Download Free The Old Songs Of Skye Book in PDF and EPUB Free Download. You can read online The Old Songs Of Skye and write the review.

Originally published in 1977. Frances Tolmie (1840-1926) was one of the foremost Gaelic folklore and folksong experts. This account of her life and work places her unique contribution to human song against a full personal, historical and cultural background. The book includes a selection of the songs she heard and wrote down, together with the part they played in her life and that of her circle and the larger community. Moving in a variety of circles, Frances Tolmie experienced the warm domesticity of an enlightened Skye manse, the cultural bustle of upper middle-class Edinburgh ‘entrepreneurs’, the romantic serious-mindedness of the first Cambridge women students, the sensitive nature-loving community round Ruskin at Coniston, and spent her later sociable years back in Scotland. This book, with its historical introduction by Flora MacLeod and musical introduction by Frank Howes along with Ethel Bassin's own detailed introduction, reflects her profound study of the song and folklore of her people, and describes how she recorded a precious part of British traditional culture, catching it alive and sharing it as truly as possible.
Originally published in 1977. Frances Tolmie (1840-1926) was one of the foremost Gaelic folklore and folksong experts. This account of her life and work places her unique contribution to human song against a full personal, historical and cultural background. The book includes a selection of the songs she heard and wrote down, together with the part they played in her life and that of her circle and the larger community. Moving in a variety of circles, Frances Tolmie experienced the warm domesticity of an enlightened Skye manse, the cultural bustle of upper middle-class Edinburgh ‘entrepreneurs’, the romantic serious-mindedness of the first Cambridge women students, the sensitive nature-loving community round Ruskin at Coniston, and spent her later sociable years back in Scotland. This book, with its historical introduction by Flora MacLeod and musical introduction by Frank Howes along with Ethel Bassin's own detailed introduction, reflects her profound study of the song and folklore of her people, and describes how she recorded a precious part of British traditional culture, catching it alive and sharing it as truly as possible.
The collected stories & drawings of artist & writer Kai Skye (also known by his pen name Brian Andreas). Volume 15.
Sung throughout the world, the Skye Boat Song evocatively brings alive the story of Bonnie Prince Charlie's famous journey from the Outer Hebrides to Skye, off Scotland's west coast, after his defeat at the Battle of Culloden.
Living in a homeless encampment on the edge of Winchester, Giorgio has become separated from his parents. With great determination, he sets out to find then; unaware of the difficulties he will encounter searching for missing people in a neo-fascist state.

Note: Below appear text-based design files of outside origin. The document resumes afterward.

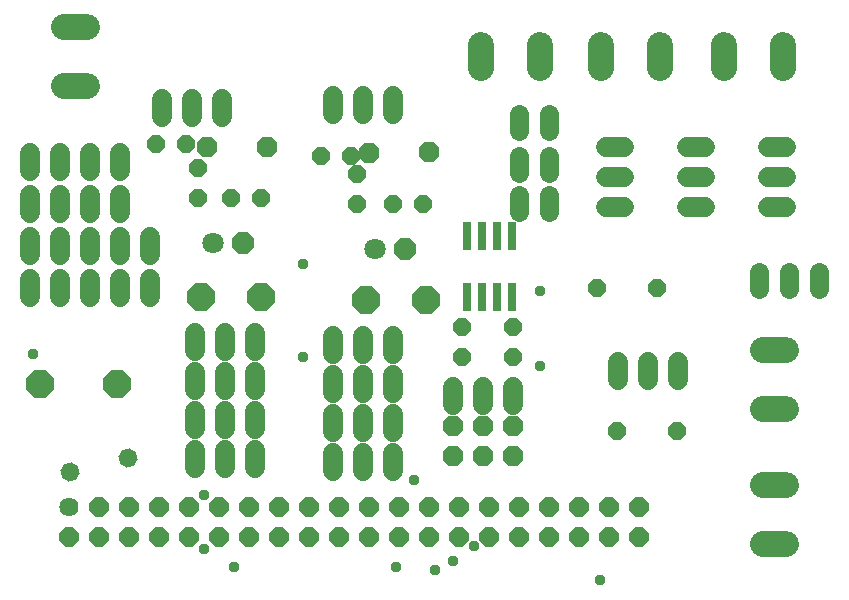
<source format=gbr>
G04 EAGLE Gerber X2 export*
%TF.Part,Single*%
%TF.FileFunction,Soldermask,Top,1*%
%TF.FilePolarity,Negative*%
%TF.GenerationSoftware,Autodesk,EAGLE,9.0.1*%
%TF.CreationDate,2018-07-06T12:17:37Z*%
G75*
%MOMM*%
%FSLAX34Y34*%
%LPD*%
%AMOC8*
5,1,8,0,0,1.08239X$1,22.5*%
G01*
%ADD10C,1.625600*%
%ADD11P,1.759533X8X22.500000*%
%ADD12C,1.727200*%
%ADD13P,1.649562X8X202.500000*%
%ADD14C,2.184400*%
%ADD15P,1.869504X8X22.500000*%
%ADD16P,2.556822X8X22.500000*%
%ADD17R,0.803200X2.403200*%
%ADD18P,1.649562X8X292.500000*%
%ADD19P,1.649562X8X22.500000*%
%ADD20P,1.649562X8X112.500000*%
%ADD21P,1.869504X8X202.500000*%
%ADD22P,1.951982X8X22.500000*%
%ADD23C,1.803400*%
%ADD24P,2.488090X8X202.500000*%
%ADD25P,1.869504X8X203.300000*%
%ADD26P,1.649562X8X215.700000*%
%ADD27C,1.625600*%
%ADD28C,0.959600*%


D10*
X68580Y91440D03*
D11*
X68580Y66040D03*
X93980Y91440D03*
X93980Y66040D03*
X119380Y91440D03*
X119380Y66040D03*
X144780Y91440D03*
X144780Y66040D03*
X170180Y91440D03*
X170180Y66040D03*
X195580Y91440D03*
X195580Y66040D03*
X220980Y91440D03*
X220980Y66040D03*
X246380Y91440D03*
X246380Y66040D03*
X271780Y91440D03*
X271780Y66040D03*
X297180Y91440D03*
X297180Y66040D03*
X322580Y91440D03*
X322580Y66040D03*
X347980Y91440D03*
X347980Y66040D03*
X373380Y91440D03*
X373380Y66040D03*
X398780Y91440D03*
X398780Y66040D03*
X424180Y91440D03*
X424180Y66040D03*
X449580Y91440D03*
X449580Y66040D03*
X474980Y91440D03*
X474980Y66040D03*
X500380Y91440D03*
X500380Y66040D03*
X525780Y91440D03*
X525780Y66040D03*
X551180Y91440D03*
X551180Y66040D03*
D12*
X35560Y375920D02*
X35560Y391160D01*
X60960Y391160D02*
X60960Y375920D01*
X86360Y375920D02*
X86360Y391160D01*
X111760Y391160D02*
X111760Y375920D01*
X35560Y355600D02*
X35560Y340360D01*
X60960Y340360D02*
X60960Y355600D01*
X86360Y355600D02*
X86360Y340360D01*
X111760Y340360D02*
X111760Y355600D01*
X35560Y320040D02*
X35560Y304800D01*
X60960Y304800D02*
X60960Y320040D01*
X86360Y320040D02*
X86360Y304800D01*
X111760Y304800D02*
X111760Y320040D01*
X137160Y320040D02*
X137160Y304800D01*
X35560Y284480D02*
X35560Y269240D01*
X60960Y269240D02*
X60960Y284480D01*
X86360Y284480D02*
X86360Y269240D01*
X111760Y269240D02*
X111760Y284480D01*
X137160Y284480D02*
X137160Y269240D01*
X583946Y213614D02*
X583946Y198374D01*
X558546Y198374D02*
X558546Y213614D01*
X533146Y213614D02*
X533146Y198374D01*
D13*
X583057Y155575D03*
X532257Y155575D03*
X566420Y276860D03*
X515620Y276860D03*
D14*
X655574Y59474D02*
X675386Y59474D01*
X675386Y109766D02*
X655574Y109766D01*
X655574Y173774D02*
X675386Y173774D01*
X675386Y224066D02*
X655574Y224066D01*
D15*
X393700Y134620D03*
X393700Y160020D03*
X419100Y134620D03*
X419100Y160020D03*
X444500Y134620D03*
X444500Y160020D03*
D12*
X175260Y139700D02*
X175260Y124460D01*
X200660Y124460D02*
X200660Y139700D01*
X226060Y139700D02*
X226060Y124460D01*
D16*
X43688Y195580D03*
X108712Y195580D03*
D12*
X175260Y172720D02*
X175260Y157480D01*
X200660Y157480D02*
X200660Y172720D01*
X226060Y172720D02*
X226060Y157480D01*
X175260Y190500D02*
X175260Y205740D01*
X200660Y205740D02*
X200660Y190500D01*
X226060Y190500D02*
X226060Y205740D01*
X175260Y223520D02*
X175260Y238760D01*
X200660Y238760D02*
X200660Y223520D01*
X226060Y223520D02*
X226060Y238760D01*
X292100Y137160D02*
X292100Y121920D01*
X317500Y121920D02*
X317500Y137160D01*
X342900Y137160D02*
X342900Y121920D01*
X292100Y154940D02*
X292100Y170180D01*
X317500Y170180D02*
X317500Y154940D01*
X342900Y154940D02*
X342900Y170180D01*
X292100Y187960D02*
X292100Y203200D01*
X317500Y203200D02*
X317500Y187960D01*
X342900Y187960D02*
X342900Y203200D01*
X292100Y220980D02*
X292100Y236220D01*
X317500Y236220D02*
X317500Y220980D01*
X342900Y220980D02*
X342900Y236220D01*
X660400Y345440D02*
X675640Y345440D01*
X675640Y370840D02*
X660400Y370840D01*
X660400Y396240D02*
X675640Y396240D01*
D14*
X672846Y462534D02*
X672846Y482346D01*
X622554Y482346D02*
X622554Y462534D01*
D12*
X607060Y345440D02*
X591820Y345440D01*
X591820Y370840D02*
X607060Y370840D01*
X607060Y396240D02*
X591820Y396240D01*
D14*
X568706Y462534D02*
X568706Y482346D01*
X518414Y482346D02*
X518414Y462534D01*
D12*
X523240Y345440D02*
X538480Y345440D01*
X538480Y370840D02*
X523240Y370840D01*
X523240Y396240D02*
X538480Y396240D01*
D14*
X467106Y462534D02*
X467106Y482346D01*
X416814Y482346D02*
X416814Y462534D01*
D17*
X430530Y320640D03*
X430530Y268640D03*
X443230Y320640D03*
X417830Y320640D03*
X405130Y320640D03*
X443230Y268640D03*
X417830Y268640D03*
X405130Y268640D03*
D14*
X83566Y497586D02*
X63754Y497586D01*
X63754Y447294D02*
X83566Y447294D01*
D18*
X401320Y243840D03*
X401320Y218440D03*
X444500Y243840D03*
X444500Y218440D03*
D12*
X147320Y421640D02*
X147320Y436880D01*
X172720Y436880D02*
X172720Y421640D01*
X198120Y421640D02*
X198120Y436880D01*
D19*
X142240Y398780D03*
X167640Y398780D03*
D20*
X177800Y353060D03*
X177800Y378460D03*
D13*
X231140Y353060D03*
X205740Y353060D03*
D21*
X236220Y396240D03*
X185420Y396240D03*
D22*
X215900Y314960D03*
D23*
X190500Y314960D03*
D24*
X231140Y269240D03*
X180340Y269240D03*
D12*
X292100Y424180D02*
X292100Y439420D01*
X317500Y439420D02*
X317500Y424180D01*
X342900Y424180D02*
X342900Y439420D01*
D19*
X281940Y388620D03*
X307340Y388620D03*
D20*
X312420Y347980D03*
X312420Y373380D03*
D13*
X368300Y347980D03*
X342900Y347980D03*
D25*
X373378Y391515D03*
X322582Y390805D03*
D22*
X353060Y309880D03*
D23*
X327660Y309880D03*
D24*
X370840Y266700D03*
X320040Y266700D03*
D12*
X393700Y193040D02*
X393700Y177800D01*
X419100Y177800D02*
X419100Y193040D01*
X444500Y193040D02*
X444500Y177800D01*
D26*
X118582Y132292D03*
X69124Y120692D03*
D27*
X449580Y373888D02*
X449580Y388112D01*
X474980Y388112D02*
X474980Y373888D01*
X474980Y355092D02*
X474980Y340868D01*
X449580Y340868D02*
X449580Y355092D01*
X474980Y409448D02*
X474980Y423672D01*
X449580Y423672D02*
X449580Y409448D01*
X703180Y289652D02*
X703180Y275428D01*
X677780Y275428D02*
X677780Y289652D01*
X652380Y289652D02*
X652380Y275428D01*
D28*
X266700Y297180D03*
X266700Y218440D03*
X467360Y274320D03*
X467360Y210820D03*
X360680Y114300D03*
X345440Y40640D03*
X182880Y101600D03*
X182880Y55880D03*
X518160Y29238D03*
X38100Y220980D03*
X208280Y40640D03*
X378460Y37366D03*
X393700Y45720D03*
X411480Y58420D03*
M02*

</source>
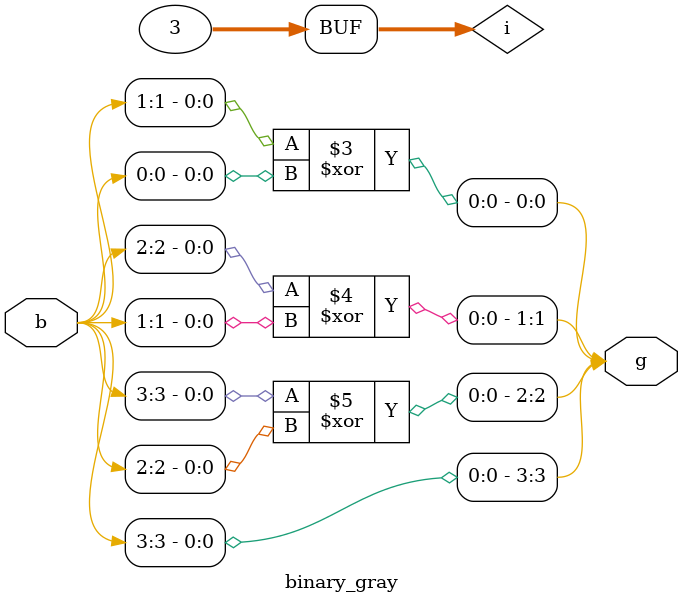
<source format=v>
`timescale 1ns / 1ps


module binary_gray #( parameter WIDTH = 4)(
    input  wire [WIDTH-1:0] b,
    output reg  [WIDTH-1:0] g
);

integer i;

always @(*) begin
    // MSB remains same
    g[WIDTH-1] = b[WIDTH-1];

    // Remaining bits
    for (i = 0; i < WIDTH-1; i = i + 1) begin
        g[i] = b[i+1] ^ b[i];
    end
end

endmodule


</source>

Millions of Scots have left their homeland during the last 400 years. Until now, they have been written about in general terms. Scottish Exodus breaks new ground by taking particular emigrants, drawn from the once-powerful Clan MacLeod, and discovering what happened to them and their families. These people became, among other things, French aristocrats, Polish resistance fighters, Texan ranchers, New Zealand shepherds, Australian goldminers, Aboriginal and African-American activists, Canadian mounted policemen and Confederate rebels. One nineteenth-century MacLeod even went so far as to swap his Gaelic for Arabic and his Christianity for Islam before settling down comfortably in Cairo. This gripping account of Scotland's worldwide diaspora is based on unpublished documents, letters and family histories. It is also based on the author's travels in the company of today's MacLeods - some of them still in Scotland, others further afield. Scottish Exodus is a tale of disastrous voyages, famine and dispossession, the hazards of pioneering on faraway frontiers. But it is also the moving story of how people separated from Scotland by hundreds of years and thousands of miles continue to identify with the small country where their journeyings began.
Skye Mckinnon has grown up on the Isle of Skye in Scotland, but takes a solemn vow to her half-Lakota Sioux father to immigrate to America's Dakota valley where he was born. She feels the call of this rugged land deep in her soul. Kyle Wyndford, a wealthy cattle baron reigns over the Wind River Ranch in Dakota. He blames the Sioux for the murder of his brother, but when he meets Skye, he soon loses his heart to the exotic part Native American beauty from Scotland. Theirs is a powerful love, but an impossible match... until they must face together a treacherous villain determined to end both their lives. In the spectacular setting of the far-flung west, the lovers fight to survive as they yield to a passion from which there is no turning back.